=== Problem description ===
Copy the lines below verbatim, starting with the line that contains "comfortable indoor environment" and continuing through the last line of the items, with both ends included.

(Items from a dataset)
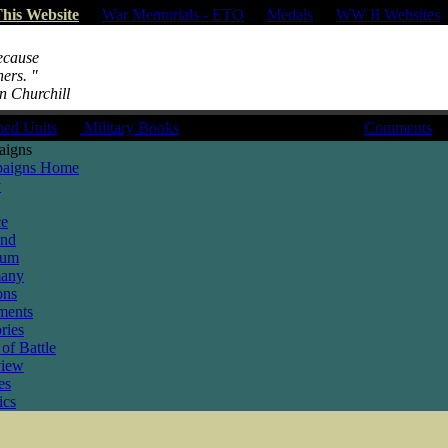
his Website
|
War Memorials - ETO
|
Medals
|
WW II Websites
because
hers. "
on Churchill
hed Units
|
Military Books
Comments
aigns
aigns Home
y
ce
and
ium
any
ons
ments
ries
of Battle
view
es
ics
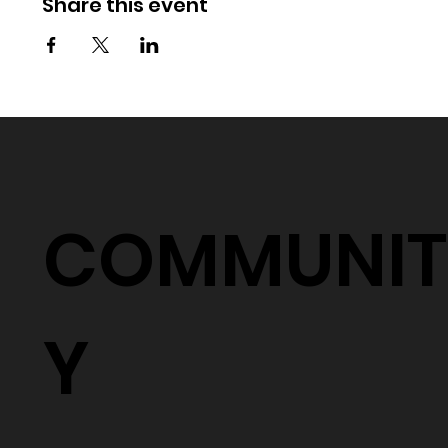
Share this event
COMMUNIT
Y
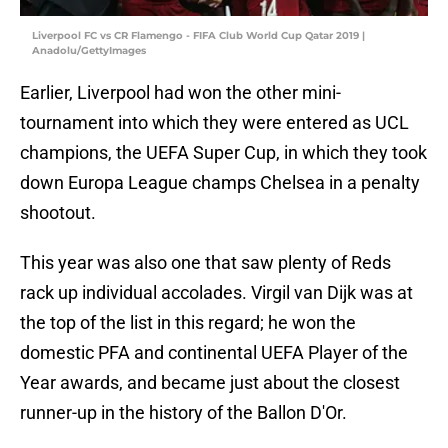
Liverpool FC vs CR Flamengo - FIFA Club World Cup Qatar 2019 |
Anadolu/GettyImages
Earlier, Liverpool had won the other mini-
tournament into which they were entered as UCL
champions, the UEFA Super Cup, in which they took
down Europa League champs Chelsea in a penalty
shootout.
This year was also one that saw plenty of Reds
rack up individual accolades. Virgil van Dijk was at
the top of the list in this regard; he won the
domestic PFA and continental UEFA Player of the
Year awards, and became just about the closest
runner-up in the history of the Ballon D'Or.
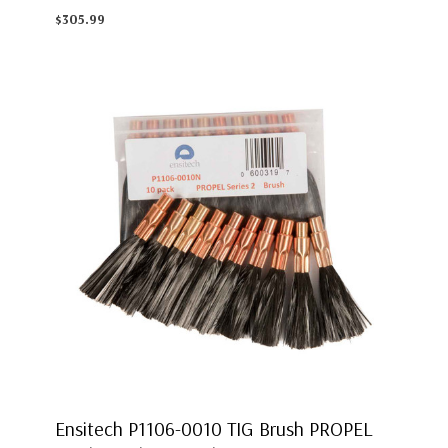
$305.99
Ensitech P1106-0010 TIG Brush PROPEL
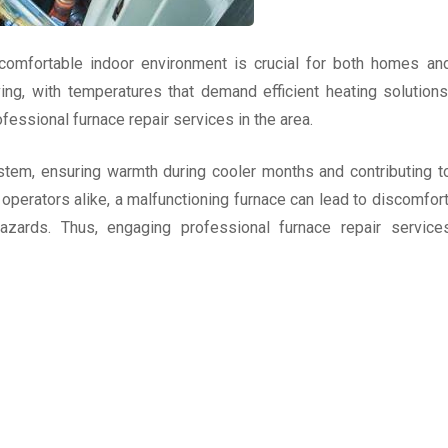
 comfortable indoor environment is crucial for both homes an
ng, with temperatures that demand efficient heating solutions
essional furnace repair services in the area.
stem, ensuring warmth during cooler months and contributing t
operators alike, a malfunctioning furnace can lead to discomfort
hazards. Thus, engaging professional furnace repair service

=== Exercise response ===
 comfortable indoor environment is crucial for both homes an
ng, with temperatures that demand efficient heating solutions
essional furnace repair services in the area.
stem, ensuring warmth during cooler months and contributing t
operators alike, a malfunctioning furnace can lead to discomfort
hazards. Thus, engaging professional furnace repair service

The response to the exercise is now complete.